Cette atmosphère guerrière servit également au patronat pour imposer de nouveaux sacrifices au monde du travail. Le gouvernement augmenta le budget militaire, versant des milliards à des entreprises liées au secteur de l’armement. Il opéra des coupes claires dans les programmes sociaux et les services publics, aggravant d’autant les conditions de vie des classes populaires. La bourgeoisie américaine profita à plein de la situation.

Bush appela à riposter aux attaques, rapidement attribuées au groupe islamiste al-Qaida et à son dirigeant, le saoudien Oussama Ben Laden. Ce militant d’une idéologie réactionnaire, qui avait guerroyé pour le compte des États-Unis contre les troupes soviétiques en Afghanistan dans les années 1980, s’était ainsi retourné contre eux.

Bush déclara la guerre à l’État afghan, accusé de le cacher. Qu’importe si la population afghane n’avait aucun lien avec les attentats ni avec Ben Laden et ses sbires.
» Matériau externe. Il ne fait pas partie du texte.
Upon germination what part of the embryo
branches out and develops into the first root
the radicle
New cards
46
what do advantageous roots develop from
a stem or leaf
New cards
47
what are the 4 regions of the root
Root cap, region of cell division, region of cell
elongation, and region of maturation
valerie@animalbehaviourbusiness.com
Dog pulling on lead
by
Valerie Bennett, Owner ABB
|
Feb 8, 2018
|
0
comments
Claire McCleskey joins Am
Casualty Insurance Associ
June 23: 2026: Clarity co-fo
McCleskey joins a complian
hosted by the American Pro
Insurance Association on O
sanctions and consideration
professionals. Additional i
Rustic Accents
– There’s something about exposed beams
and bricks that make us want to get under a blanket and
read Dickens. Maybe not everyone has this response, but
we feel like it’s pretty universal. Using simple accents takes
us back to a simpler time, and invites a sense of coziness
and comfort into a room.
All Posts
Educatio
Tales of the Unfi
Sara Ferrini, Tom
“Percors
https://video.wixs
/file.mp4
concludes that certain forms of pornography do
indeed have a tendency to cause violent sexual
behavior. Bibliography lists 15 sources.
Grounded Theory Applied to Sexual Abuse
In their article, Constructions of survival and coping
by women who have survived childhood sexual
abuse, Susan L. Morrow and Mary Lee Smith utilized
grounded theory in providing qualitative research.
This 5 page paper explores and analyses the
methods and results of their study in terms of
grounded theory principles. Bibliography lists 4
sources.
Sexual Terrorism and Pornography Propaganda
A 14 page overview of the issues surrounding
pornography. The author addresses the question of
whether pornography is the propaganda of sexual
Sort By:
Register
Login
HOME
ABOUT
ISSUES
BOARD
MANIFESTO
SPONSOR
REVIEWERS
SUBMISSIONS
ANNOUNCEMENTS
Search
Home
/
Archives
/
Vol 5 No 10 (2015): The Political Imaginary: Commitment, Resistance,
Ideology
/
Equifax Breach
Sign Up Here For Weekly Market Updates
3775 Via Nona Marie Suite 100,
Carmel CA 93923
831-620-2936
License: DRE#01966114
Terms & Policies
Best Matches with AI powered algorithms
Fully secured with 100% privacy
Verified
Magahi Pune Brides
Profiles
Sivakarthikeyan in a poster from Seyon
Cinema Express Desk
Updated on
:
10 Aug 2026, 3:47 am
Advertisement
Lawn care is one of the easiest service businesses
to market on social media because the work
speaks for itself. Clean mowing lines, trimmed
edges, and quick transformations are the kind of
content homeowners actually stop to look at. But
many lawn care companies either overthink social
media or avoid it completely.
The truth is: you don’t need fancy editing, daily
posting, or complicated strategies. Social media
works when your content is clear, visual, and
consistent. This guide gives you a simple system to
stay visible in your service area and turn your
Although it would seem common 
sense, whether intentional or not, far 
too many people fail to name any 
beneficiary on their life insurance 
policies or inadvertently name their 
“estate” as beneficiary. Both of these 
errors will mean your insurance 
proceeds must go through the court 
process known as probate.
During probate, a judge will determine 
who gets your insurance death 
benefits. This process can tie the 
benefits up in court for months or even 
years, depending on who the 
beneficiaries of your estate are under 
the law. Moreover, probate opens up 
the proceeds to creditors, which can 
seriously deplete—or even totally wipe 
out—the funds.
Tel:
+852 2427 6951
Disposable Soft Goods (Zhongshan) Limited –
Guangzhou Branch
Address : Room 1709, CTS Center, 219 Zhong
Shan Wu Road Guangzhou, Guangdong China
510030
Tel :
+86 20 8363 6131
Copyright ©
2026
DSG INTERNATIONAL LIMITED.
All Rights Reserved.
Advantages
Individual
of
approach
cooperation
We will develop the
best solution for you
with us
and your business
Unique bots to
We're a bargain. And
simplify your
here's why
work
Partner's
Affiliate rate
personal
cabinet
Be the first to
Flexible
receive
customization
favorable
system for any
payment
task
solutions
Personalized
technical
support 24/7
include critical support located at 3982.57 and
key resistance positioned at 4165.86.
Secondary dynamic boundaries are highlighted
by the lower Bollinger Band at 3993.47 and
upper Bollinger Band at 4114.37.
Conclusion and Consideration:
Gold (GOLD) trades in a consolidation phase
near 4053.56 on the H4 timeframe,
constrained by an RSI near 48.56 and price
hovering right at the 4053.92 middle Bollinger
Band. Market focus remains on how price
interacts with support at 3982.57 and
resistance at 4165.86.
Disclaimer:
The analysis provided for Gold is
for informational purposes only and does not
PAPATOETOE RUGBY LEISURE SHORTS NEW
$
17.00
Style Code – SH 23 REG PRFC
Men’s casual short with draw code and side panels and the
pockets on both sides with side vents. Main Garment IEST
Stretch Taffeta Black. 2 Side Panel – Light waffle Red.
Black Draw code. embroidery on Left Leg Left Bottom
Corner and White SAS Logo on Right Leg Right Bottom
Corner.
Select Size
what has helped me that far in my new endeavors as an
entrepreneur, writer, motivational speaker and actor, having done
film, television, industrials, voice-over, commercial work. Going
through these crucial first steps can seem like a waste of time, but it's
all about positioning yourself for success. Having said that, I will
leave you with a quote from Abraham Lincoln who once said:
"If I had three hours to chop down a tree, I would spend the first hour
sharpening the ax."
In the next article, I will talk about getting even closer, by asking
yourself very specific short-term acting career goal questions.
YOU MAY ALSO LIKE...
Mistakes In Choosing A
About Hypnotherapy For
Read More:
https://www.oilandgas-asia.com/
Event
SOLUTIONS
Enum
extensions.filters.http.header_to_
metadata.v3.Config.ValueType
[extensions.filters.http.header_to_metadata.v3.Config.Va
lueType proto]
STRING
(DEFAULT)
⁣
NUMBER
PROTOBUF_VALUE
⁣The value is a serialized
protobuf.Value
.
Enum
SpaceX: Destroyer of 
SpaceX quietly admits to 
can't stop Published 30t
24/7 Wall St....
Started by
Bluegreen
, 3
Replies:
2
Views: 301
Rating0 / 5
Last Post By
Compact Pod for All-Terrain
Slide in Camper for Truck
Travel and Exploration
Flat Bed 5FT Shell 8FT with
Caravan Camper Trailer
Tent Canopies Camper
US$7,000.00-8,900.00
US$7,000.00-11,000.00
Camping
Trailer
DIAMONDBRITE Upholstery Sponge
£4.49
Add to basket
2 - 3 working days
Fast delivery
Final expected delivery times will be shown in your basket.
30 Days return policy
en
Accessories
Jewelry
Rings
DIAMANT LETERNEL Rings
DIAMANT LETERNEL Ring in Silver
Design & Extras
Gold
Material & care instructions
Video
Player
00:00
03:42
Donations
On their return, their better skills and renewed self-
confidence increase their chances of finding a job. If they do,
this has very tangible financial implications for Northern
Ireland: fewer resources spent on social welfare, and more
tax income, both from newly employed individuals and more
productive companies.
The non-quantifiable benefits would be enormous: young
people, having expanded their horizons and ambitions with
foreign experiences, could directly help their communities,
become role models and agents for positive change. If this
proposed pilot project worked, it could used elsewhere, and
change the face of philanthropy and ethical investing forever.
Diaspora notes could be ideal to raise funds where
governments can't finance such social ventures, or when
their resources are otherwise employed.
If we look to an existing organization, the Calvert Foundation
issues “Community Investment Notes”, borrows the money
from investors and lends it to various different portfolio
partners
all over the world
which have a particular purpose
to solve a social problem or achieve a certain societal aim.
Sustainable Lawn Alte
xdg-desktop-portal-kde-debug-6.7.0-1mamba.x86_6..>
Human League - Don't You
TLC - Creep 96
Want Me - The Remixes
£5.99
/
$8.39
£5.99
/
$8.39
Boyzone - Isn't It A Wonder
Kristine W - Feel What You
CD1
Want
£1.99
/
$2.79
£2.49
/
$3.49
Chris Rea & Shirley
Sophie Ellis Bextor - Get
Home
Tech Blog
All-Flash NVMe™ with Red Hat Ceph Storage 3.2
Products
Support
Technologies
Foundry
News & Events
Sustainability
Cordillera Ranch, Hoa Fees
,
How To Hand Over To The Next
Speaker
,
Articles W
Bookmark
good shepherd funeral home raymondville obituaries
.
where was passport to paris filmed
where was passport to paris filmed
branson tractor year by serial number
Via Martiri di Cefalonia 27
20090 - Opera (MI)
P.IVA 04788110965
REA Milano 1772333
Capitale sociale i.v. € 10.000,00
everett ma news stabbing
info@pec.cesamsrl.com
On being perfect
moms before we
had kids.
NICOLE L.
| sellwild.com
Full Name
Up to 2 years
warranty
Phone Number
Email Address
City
Elle subissait alors la dictature féroce des talibans, des milices islamistes auparavant soutenues par les États-Unis, que leur violence et l’oppression moyenâgeuse qu’ils imposaient, particulièrement aux femmes, n’avaient jusque-là jamais dérangés. Une coalition internationale, comprenant notamment la France et dirigée par les États-Unis bombarda donc l’Afghanistan et aida les fractions armées opposées aux talibans. En cinq semaines, leur régime s’écroula, laissant place à une guerre civile et à une intervention américaine interminables.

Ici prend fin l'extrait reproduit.